Создание технического гения середины прошлого столетия, эти трубочки по удобству использования предшествовали шариковым ручкам.

При этом у ручек-трубочек было еще одно высоко ценившееся в нашем кругу потребительское качество: если вынуть обе затычки, оставшуюся сквозную трубочку можно было использовать для плевания жеваной промокашкой.

Надо ли упоминать, что школа вела с проклятыми трубочками войну на истребление? И что мы постоянно плевали сквозь эти трубочки? Так что мода на них – официальное торговое название было, если не ошибаюсь, «ручка-карандаш складная» – была вполне объяснимой.

Пользуясь местом отличника за первой партой и неписаным правилом, по которому на плевок можно было отвечать плевком же, но не затрещиной, я плевал без промаха. Мои мишени, в свою очередь, при любом возможном случае – например, когда я на уроке литературы вдохновенно читал что-нибудь у доски – плевали в меня и тоже попадали. Несмотря на противные ощущения от мокрой бумаги, это было довольно мирное переплевывание.

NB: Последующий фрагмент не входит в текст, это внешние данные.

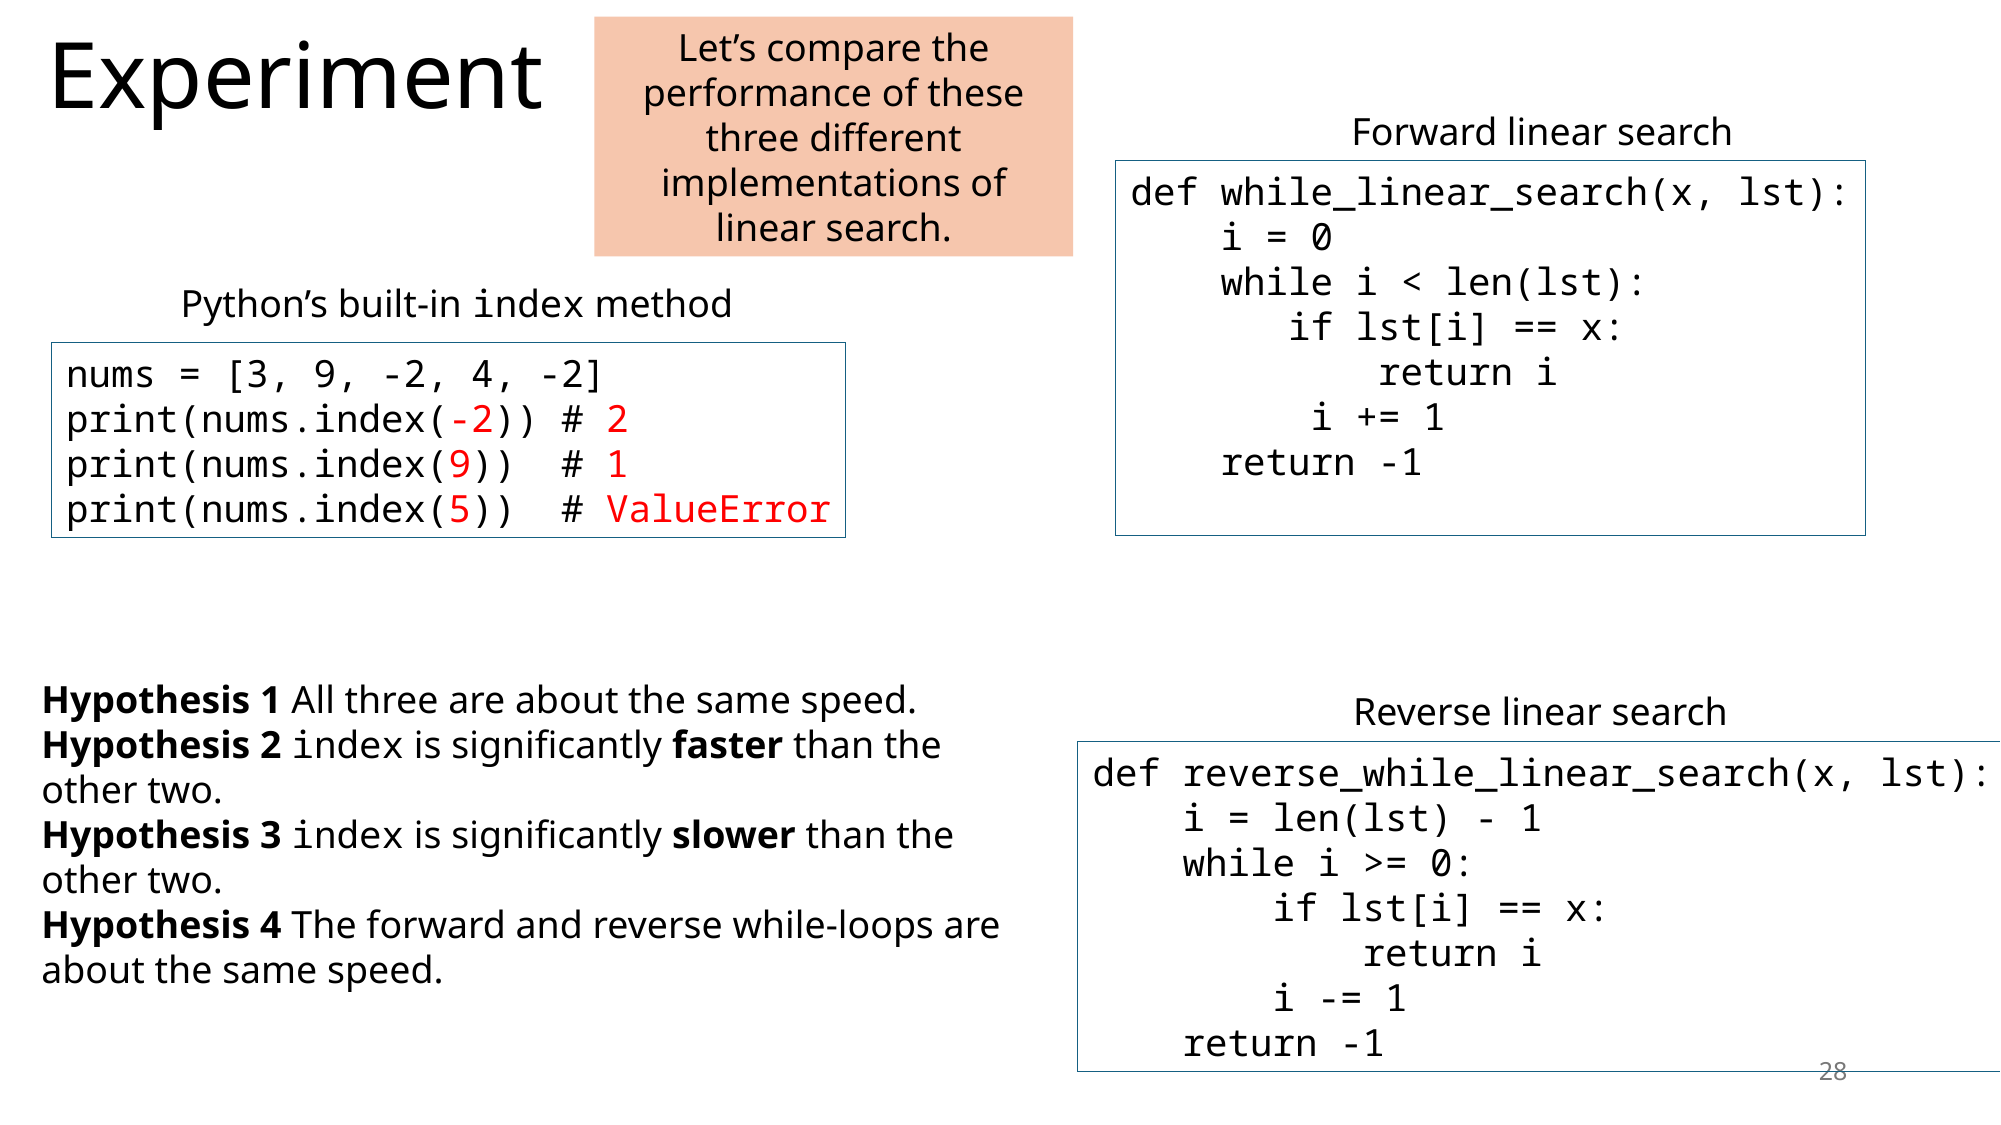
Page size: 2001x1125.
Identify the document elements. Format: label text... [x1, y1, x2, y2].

title Experiment [32, 0, 574, 188]
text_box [1142, 99, 1839, 541]
text_box nums = [3, 9, -2, 4, -2] print(nums.index(-2)) # 2 print(nums.index(9)) # 1 print(nums.index(5)) # ValueError [51, 342, 846, 538]
text_box Python’s built-in index method [165, 272, 748, 332]
text_box Let’s compare the performance of these three different implementations of linear search. [594, 16, 1074, 257]
text_box Hypothesis 1 All three are about the same speed. Hypothesis 2 index is significantly faster than the other two. Hypothesis 3 index is significantly slower than the other two. Hypothesis 4 The forward and reverse while-loops are about the same speed. [26, 668, 1031, 999]
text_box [1111, 680, 1974, 1076]
slide_number 28 [1412, 1076, 1863, 1103]
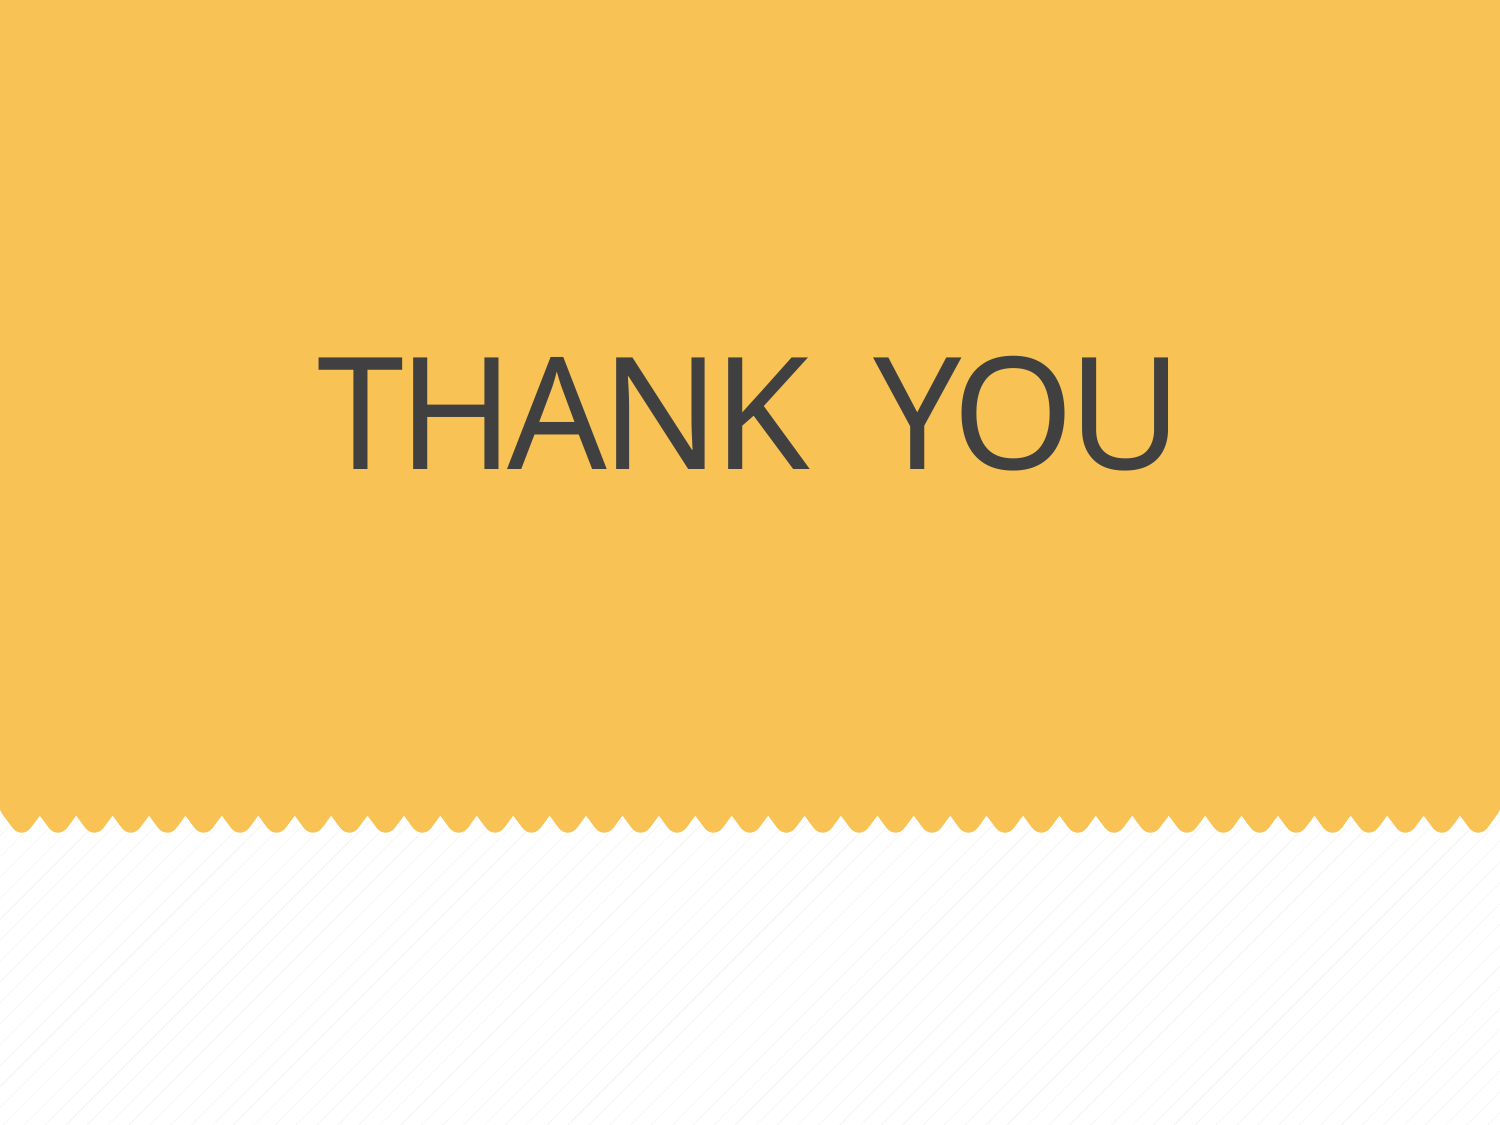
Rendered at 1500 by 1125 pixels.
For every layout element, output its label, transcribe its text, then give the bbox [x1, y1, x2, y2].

text_box THANK YOU [51, 305, 1449, 508]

Географичка наша Фаина Арсеньевна к концу каждого учебного года уходила в декретный отпуск. Не помню, вызывало ли это у нас какой-либо физиологический интерес, но помню, что мы принимали с естественным энтузиазмом отмену уроков географии. Впрочем, иногда урок не отменяли, а заменяли – приходил свободный учитель, и начиналась биология, а то и физика…

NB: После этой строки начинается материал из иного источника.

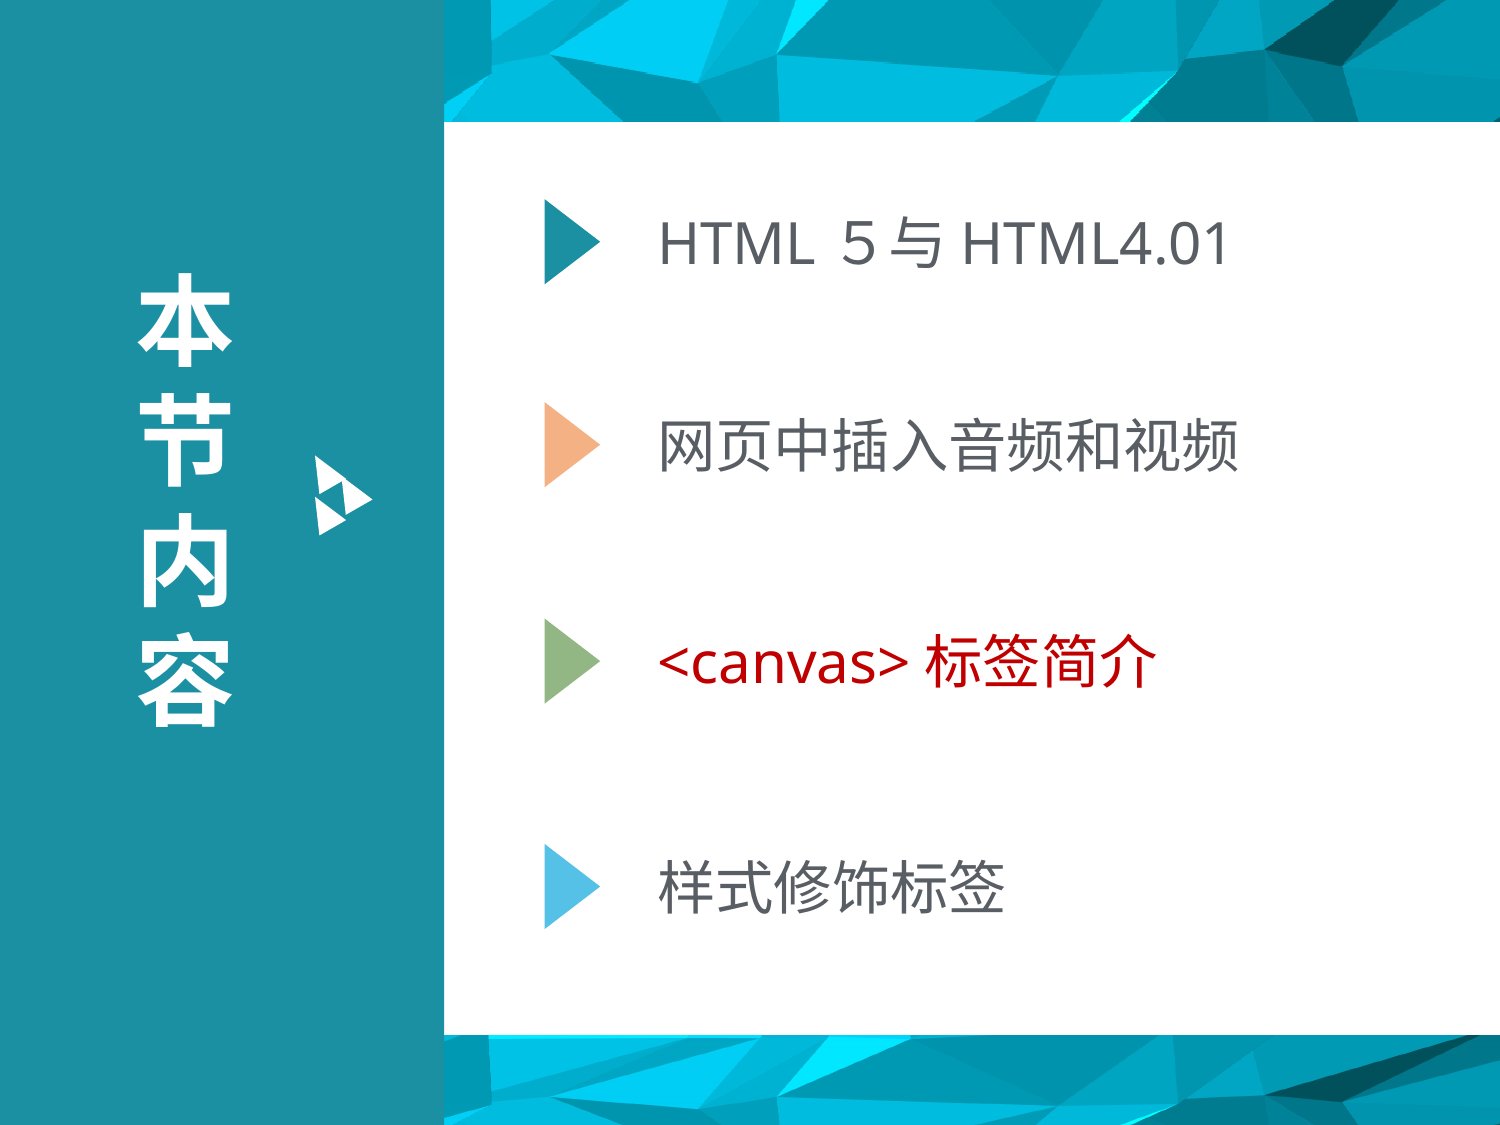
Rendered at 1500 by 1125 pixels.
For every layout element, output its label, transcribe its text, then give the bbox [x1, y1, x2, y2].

picture [445, 0, 1500, 122]
text_box 样式修饰标签 [642, 843, 1190, 929]
picture [445, 1035, 1500, 1125]
text_box [543, 197, 602, 287]
text_box [543, 399, 602, 490]
text_box [543, 616, 602, 706]
text_box 本节内容 [120, 251, 317, 746]
text_box [543, 841, 602, 932]
text_box <canvas>标签简介 [642, 618, 1190, 703]
text_box [0, 0, 445, 1125]
text_box 网页中插入音频和视频 [642, 402, 1380, 487]
text_box HTML５与HTML4.01 [642, 199, 1380, 284]
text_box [308, 453, 366, 531]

В тот день пришел Герман Михайлович, директор школы, преподававший историю. Как сейчас помню, речь зашла о набегах Большой Степи на русские – или какие они тогда были – княжества.

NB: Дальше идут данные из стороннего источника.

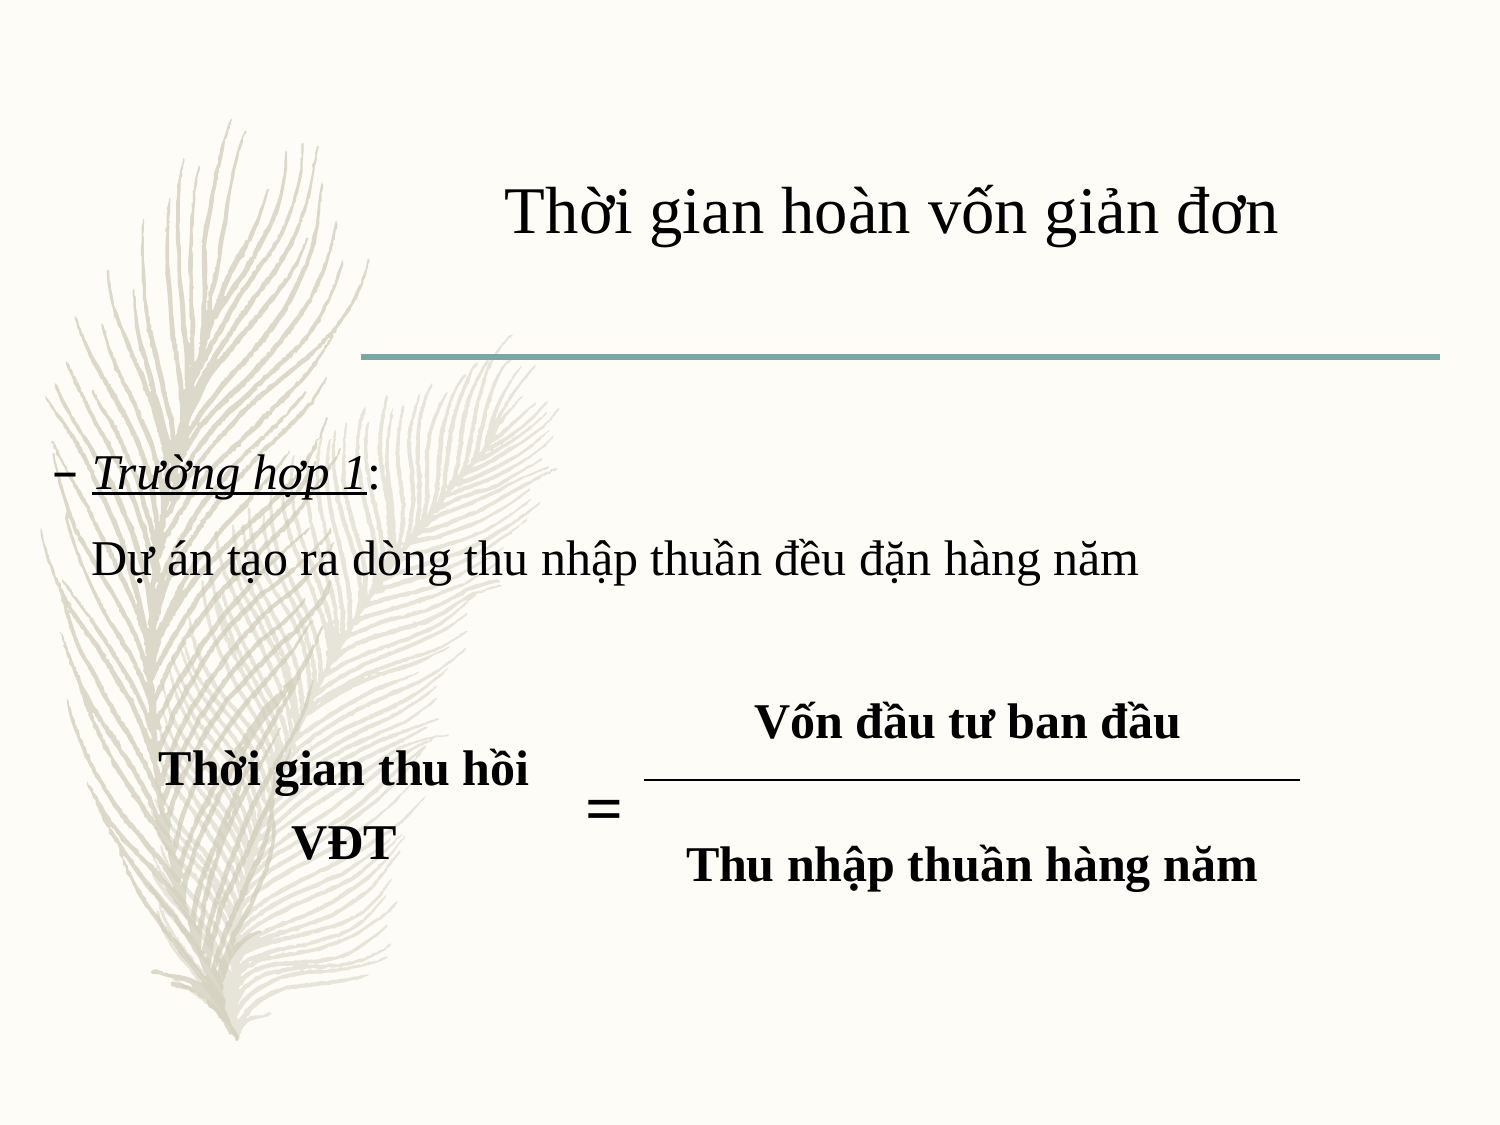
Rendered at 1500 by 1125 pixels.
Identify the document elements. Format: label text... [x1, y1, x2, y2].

Сейчас я так опишу свое состояние в те минуты: мною вертел бес. То ли воинственные истории борьбы со степняками меня воодушевили, то ли я просто потерял на какое-то время рассудок… Во всяком случае, как говорит в боевиках мой любимый Брюс Уиллис, ничего личного не было в моем поступке, к директору я относился с ровным уважением, он был молчаливый и не слишком строгий.

Тем не менее автоматическими, будто во сне, движениями я проделал всю подготовку к плевку:

нажевал кусок розовой промокашки и свернул его в тугой шарик;

под партой затолкал этот шарик в ручку-трубочку, затычки из которой были давно вынуты и лежали в парте же;

вынул из-под парты кулак с зажатой в нем трубочкой и поднес его ко рту, будто оперевшись подбородком на руку в приступе интереса к истории…

И плюнул, как только Герман Михайлович повернулся к доске, чтобы нарисовать направления набегов неразумных хазар и вечно пляшущих половцев.

Розовый комок попал точно в высоко подбритый, «под полубокс», директорский затылок и прилип.

Время остановилось.

В этом остановившемся времени я обернулся и оглядел класс.

Старательные девочки следили за уроком по учебнику со штриховыми изображениями кочевников, нестарательные расплетали и заплетали перекинутые на грудь косы, двоечники на задних партах тихо дрались, остальные играли в упомянутые перышки и рисовали танки в тетрадках. В целом царила обычная школьная симуляция порядка, но на самом деле все всё видели и ждали продолжения кошмара.

Герман Михайлович, не поворачиваясь, занес руку к затылку и сбросил мерзкий снаряд. Потом он повернулся к классу и посмотрел мне прямо в глаза. В его взгляде не было сомнения.

Время не двигалось. Я приготовился ко всему.

Директор усмехнулся.

– Кабаков, иди к доске, – сказал он, – перескажи краткое содержание сегодняшнего урока.

От доски я увидел, как Вовка Ю. готовится к плевку. Он не мог не использовать такой случай – меня вызывали редко, поскольку учителя были уверены в пятерках. Промокашка, склеенная слюной переростка, не замедлила прилететь прямо в мой лоб. Я непроизвольно отмахнулся.